Create a YAML like this (simplified):

apiVersion: kubevirt.io/v1

kind: VirtualMachine

metadata:

  name: ubuntu-vm

spec:

  running: true

  template:

    spec:

      domain:

        devices:

          disks:

          - disk:

              bus: virtio

            name: rootdisk

        resources:

          requests:

            memory: 2Gi

      volumes:

      - name: rootdisk

        containerDisk:

          image: kubevirt/cirros-container-disk-demo

Step 3: Launch and Monitor

kubectl apply -f ubuntu-vm.yaml

kubectl get vmis

Step 4: Integrate with CI/CD

Add to Git repo, trigger deploys via webhook or pull requests. Deploy alongside container services, perfect for hybrid cloud-native delivery.

Final Thoughts: The Future of Hybrid Workloads

KubeVirt is not a replacement for containers, it’s an enabler for legacy and hybrid applications to live in the same Kubernetes-native world. For developers, DevOps teams, and SREs, it unlocks:

  • Agility: No more siloed environments or fragmented tools.

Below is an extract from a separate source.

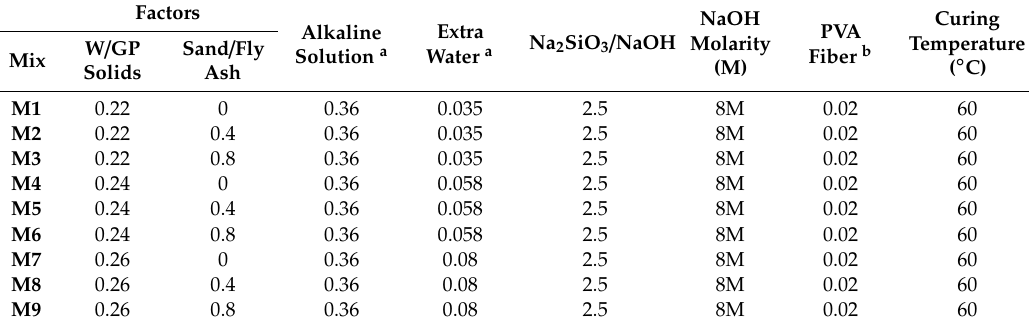
Table 6. Mix designs of engineered geopolymer composite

  • Consistency: One way to deploy, manage, monitor, and secure all workloads.

  • Scalability: Run traditional VMs at cloud-native scale.

As the lines between virtual machines and containers blur, KubeVirt is the bridge to a truly unified platform, accelerating modernization, reducing operational overhead, and giving developers the power to build, test, and run applications without compromise.